WhiteFamousJay Pharaoh, never used to his full potential on “Saturday Night Live,” bounces back with a series “White Famous” (Showtime, 10 p.m.), about a comedian trying to break into Hollywood movies. But he’s not trying too hard; there’s a number of things he won’t do, despite the fact that “the Golden Age of diversity” opens doors for African-Americans in film, if only for show.

As a sitcom, this one is a touch better than the now canceled “The Carmichael Show” but is far short of the standards set by “Atlanta” or even “Insecure.” Jamie Foxx, a producer, appears in the pilot episode.

Ashley Judd gets attention for her acting skills as she stars in the second season of “Berlin Station” (Epix, 9 p.m.) as the new CIA chief there. With a timely plot about white supremacist rise in Germany, the cast also adds Keke Palmer to a cast that already includes Richard Armitage, Michelle Forbes, Richard Jenkins and John Doman. And the theme music is from David Bowie (“I’m Afraid of Americans”).

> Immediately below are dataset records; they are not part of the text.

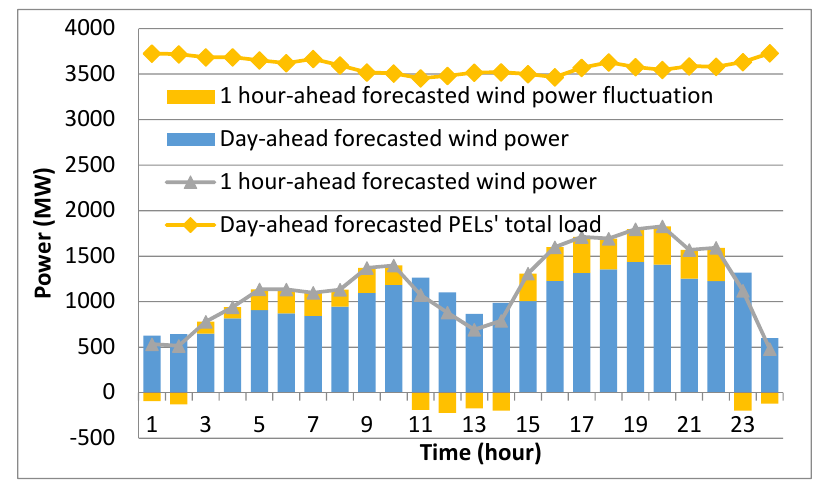
Figure 2. Forecasted Wind Power and PEL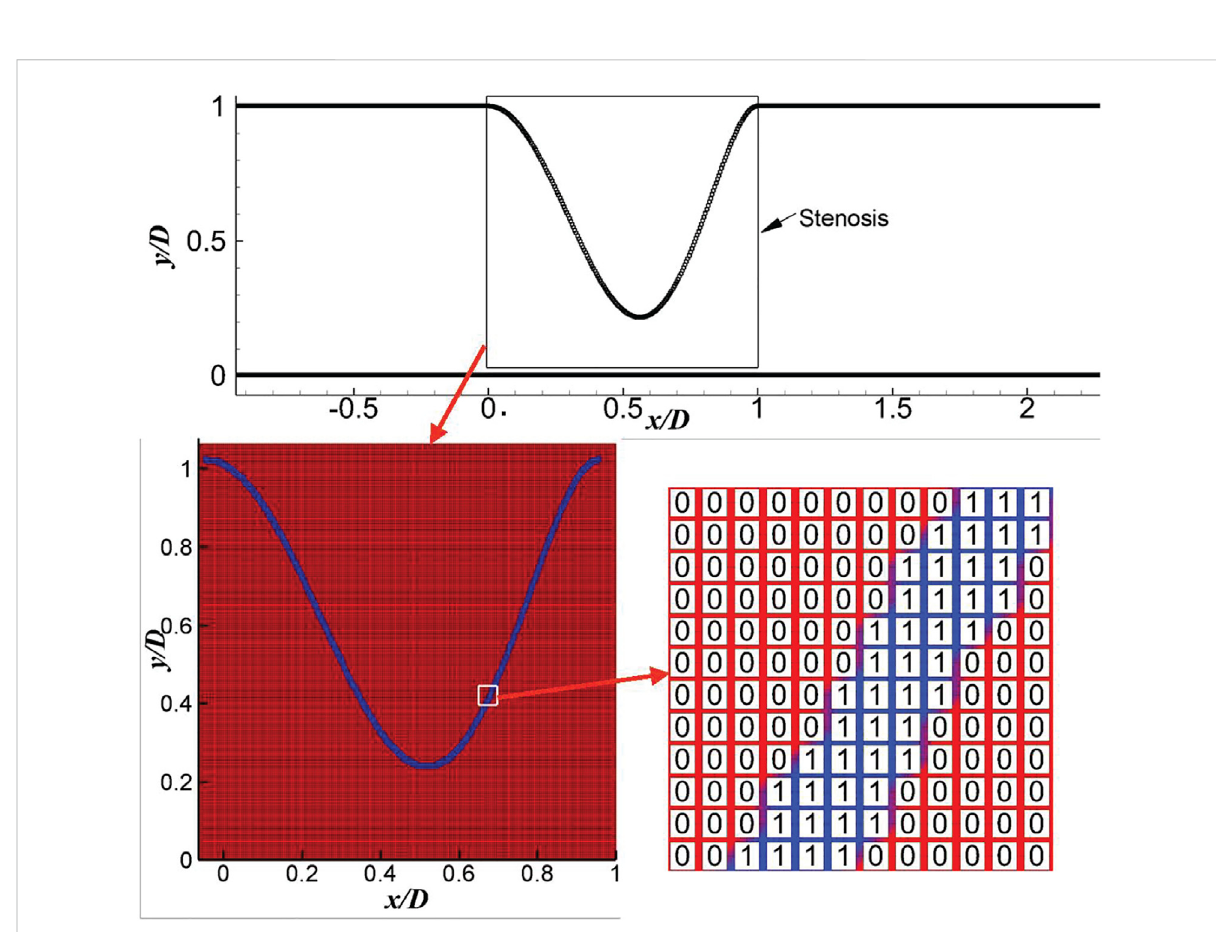
FIGURE 2 An example of image generation for the input of the 2D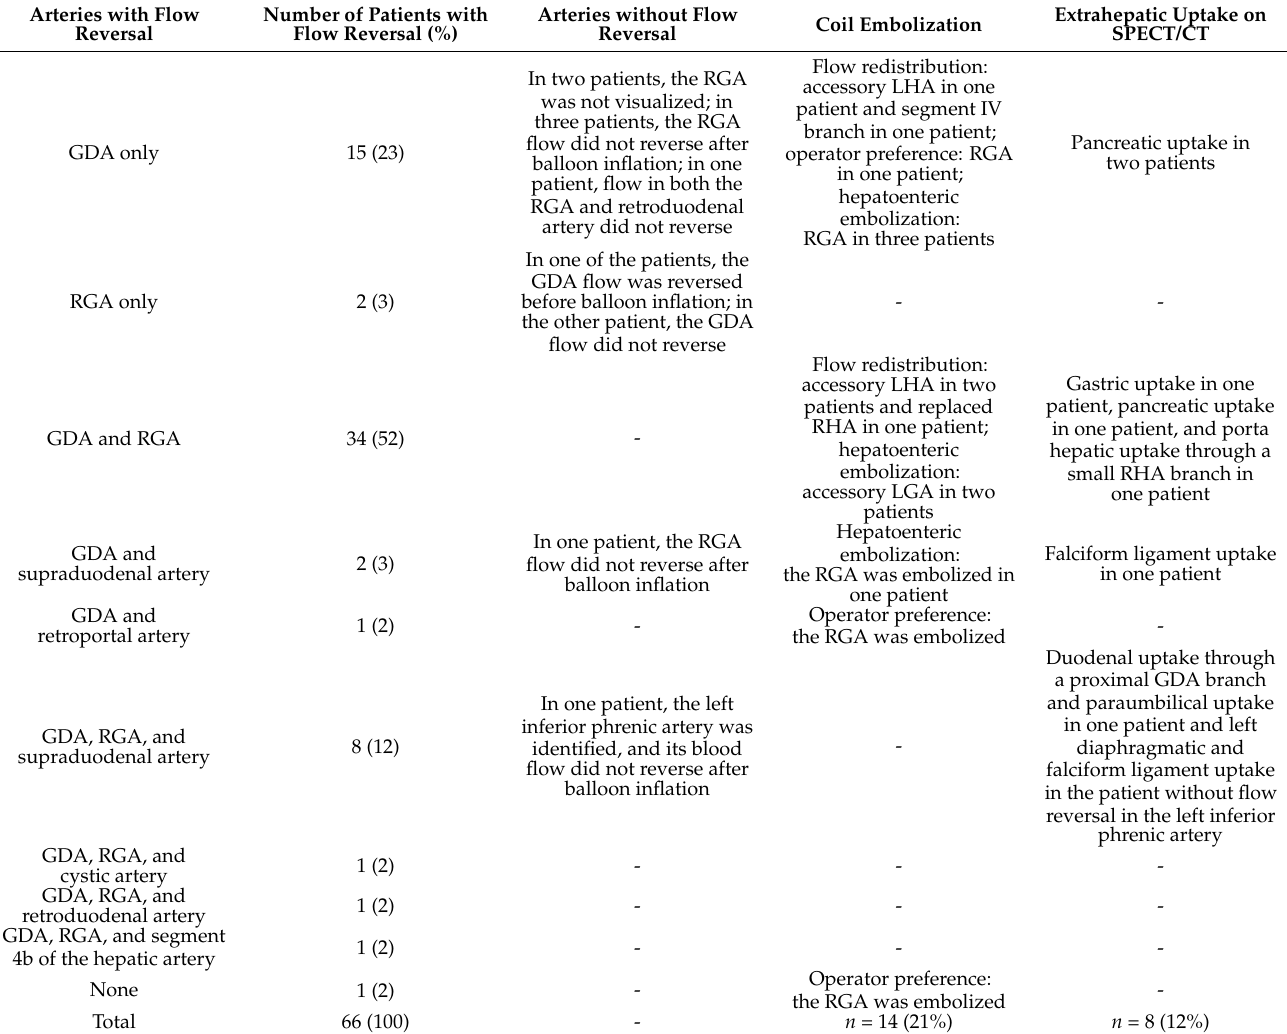
Table 2. Blood flow reversal in hepatoenteric arteries following balloon occlusion during diagnostic arteriography and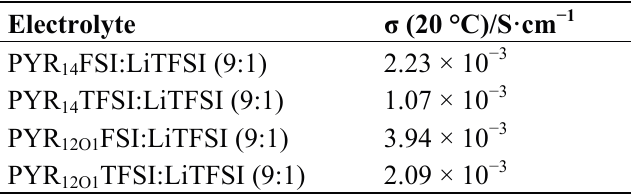
Table 3. Conductivity of the electrolytes at 20 °C.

“Fear the Walking Dead” (AMC, 9 p.m.) ends its third season with a two hour episode. It will be back for a fourth because it’s as hard to kill of zombie series as it is zombies themselves. Then pencil in a third hour for “Talking Dead” (AMC, 11 p.m.).

Michelle Dockery returns to star in a very different Sunday night drama than her “Downton Abbey.” It’s “Good Behavior” (TNT, 9 p.m.), in which she plays the con woman Letty Raines.